The fun of flying

I have previously written about what a pain in the butt it is to travel by air. Flying back from Hong Kong, the poor woman I observed going through customs in Chicago only to be pulled out of the line because the TSA beagle sniffed out a banana in her purse is a good example. After a snarky lecture about bringing fruit into the US of A (incidentally United Airlines offered everyone a banana on the flight to the States), and the seizure of the offending banana, the beagle and her handler, resplendent in her military outfit, strolled away with her sidearm at her hip stoney-faced but triumphant.

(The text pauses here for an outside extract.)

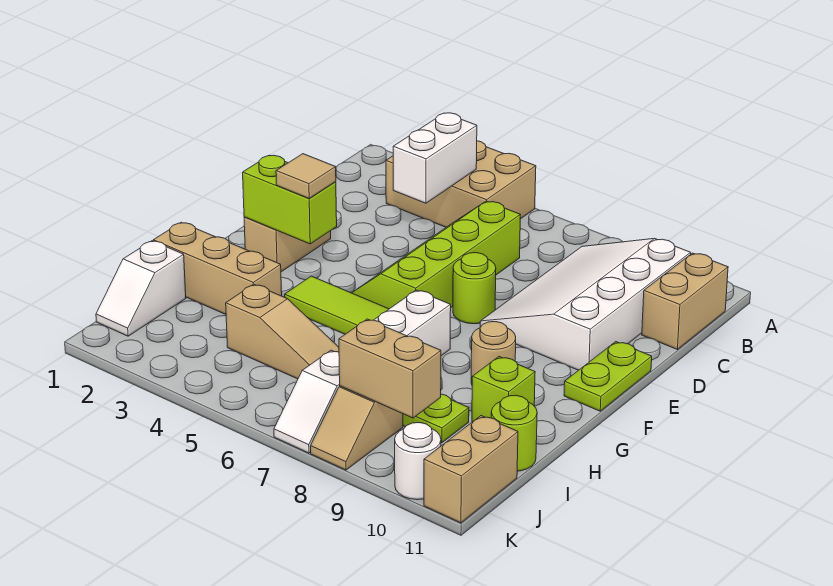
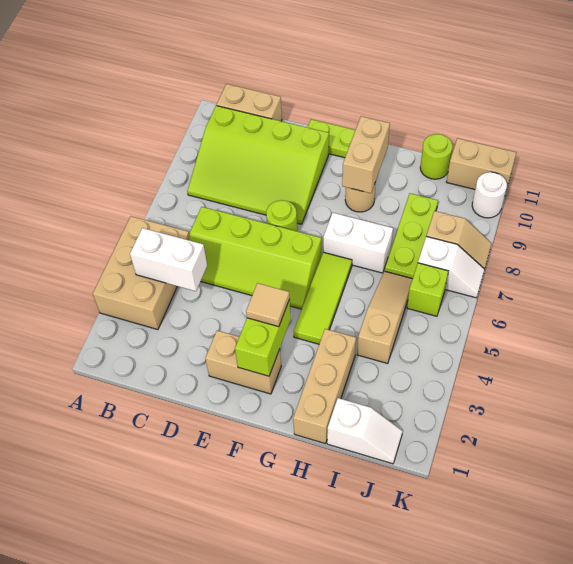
white 3x4 slope [480,238,691,370] -> lime 3x4 slope [187,105,329,224]
lime 1x1 brick [472,357,535,422] -> lime 1x1 brick moved to [407,263,448,316]
tan 1x2 brick [339,319,441,418] -> tan 1x2 brick moved to [342,116,390,193]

Guess what, that sort of nonsense is not limited to Amerika. Our son, Keller, recently visited his sister in New Mexico. She bought Keller’s little boy, Fletcher, a cowboy outfit with a toy gun and a holster. Keller dutifully packed the outfit in his checked bag, and flew off to Australia. Arriving in Sydney yesterday on his Australian passport, he was pulled out of line and questioned extensively as to why he had gun in his baggage. When he calmly explained that it was a toy as clearly shown on the x-ray machine by the orange stopper in the barrel, he offered to open his bag and show the screener. ¬†Oh, no. This called for questioning and a search by the Australian Federal Police.

toy gunAfter the search was over, and the offending toy seized, Keller was informed never to do that again. While he was not fined or arrested, and was treated pleasantly, he was firmly informed that a record of his offense (having a toy gun in his baggage) would be made. If he ever did that again the Aussies would come down hard. When pressed to explain where it says that you can’t bring your Australian kid a toy pistol from the US, no explanation was forthcoming. Just don’t do that again, he was told.

So, Keller is apparently on a “no fly” list, sorta. He can keep himself off the list so long as he does not shop at Toys R Us. At least he was not accosted by a Beagle with an attitude.